#### Text provided ####
Monday, April 1, 2013

The 1930's tribute tunes

On our new EP "100" we recorded two songs that sound very different from the others.  Sioux Falls and Outlaw Hero are tributes to the recordings of the 1930s.

Most recorded music we hear today is done digitally.   Each instrument and vocal track is recorded with several microphones so the perfect sound can be caught at the most perfect angle.  The click of a button along with basic copy and paste features allows modern musicians to create thick layers of sound and even cover up mistakes.  It wasn’t always this way.

Not to long ago a musician who wanted to record had to have everything arranged before they could even think about recording.  The practice happened on the side not during recording as it is often done today.   Studio time was precious and expensive.  Studio musicians as well as producers were all on the clock and all on the band leaders dime.  Because of the time and expense involved many early recordings had to be done in just a few takes.

The most early jazz and blues recording were often done with one microphone and done on the spot to capture the intimate sound of the moment.  These early recordings left the musicians very exposed but also provided a very intimate sound that let listeners here every detail and scratch that was in the room during the recording.  If you listen closely to these early recordings you can hear the shuffle of fingertips across the guitar strings and even the drag of a cigarette being smoked during recording. 

As a tribute to these inspiring and influential early recordings we have included two tracks recorded live with one microphone.  We hoped to capture the same raw yet intimate sound that is often lost in most modern recordings.
#### Provided data ####
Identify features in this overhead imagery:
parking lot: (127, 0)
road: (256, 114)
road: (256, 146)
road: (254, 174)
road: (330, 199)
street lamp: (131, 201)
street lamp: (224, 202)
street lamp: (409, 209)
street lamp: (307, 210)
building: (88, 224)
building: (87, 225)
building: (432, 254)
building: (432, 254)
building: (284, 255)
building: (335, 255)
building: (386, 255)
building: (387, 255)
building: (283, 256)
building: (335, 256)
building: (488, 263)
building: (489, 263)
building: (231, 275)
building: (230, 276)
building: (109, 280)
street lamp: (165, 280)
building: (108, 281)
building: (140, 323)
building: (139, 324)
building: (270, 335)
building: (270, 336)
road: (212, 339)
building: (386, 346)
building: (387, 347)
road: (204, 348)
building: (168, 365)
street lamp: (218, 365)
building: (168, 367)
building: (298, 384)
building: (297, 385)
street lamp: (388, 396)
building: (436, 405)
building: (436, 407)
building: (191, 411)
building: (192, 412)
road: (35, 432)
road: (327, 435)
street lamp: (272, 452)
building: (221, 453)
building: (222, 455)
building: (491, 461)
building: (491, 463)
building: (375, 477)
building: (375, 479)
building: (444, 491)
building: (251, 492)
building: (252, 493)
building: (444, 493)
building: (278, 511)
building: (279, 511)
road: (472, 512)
####
◆ **Actions to take**:
**a)** In the 1930s tribute tunes post, quote everything from "Not to long" down to "a few takes.".
**b)** Answer these questions using the 1930s tribute tunes post:
(i) Which two songs on the EP "100" are tributes to the recordings of the 1930s?
(ii) With how many microphones were the earliest jazz and blues recordings often done?
(iii) Besides the shuffle of fingertips across guitar strings, what else can be heard in these early recordings?

◆ **Results by task**:
**a)**
Not to long ago a musician who wanted to record had to have everything arranged before they could even think about recording.  The practice happened on the side not during recording as it is often done today.   Studio time was precious and expensive.  Studio musicians as well as producers were all on the clock and all on the band leaders dime.  Because of the time and expense involved many early recordings had to be done in just a few takes.

**b)**
(i) Sioux Falls and Outlaw Hero.
(ii) One microphone.
(iii) The drag of a cigarette being smoked during recording.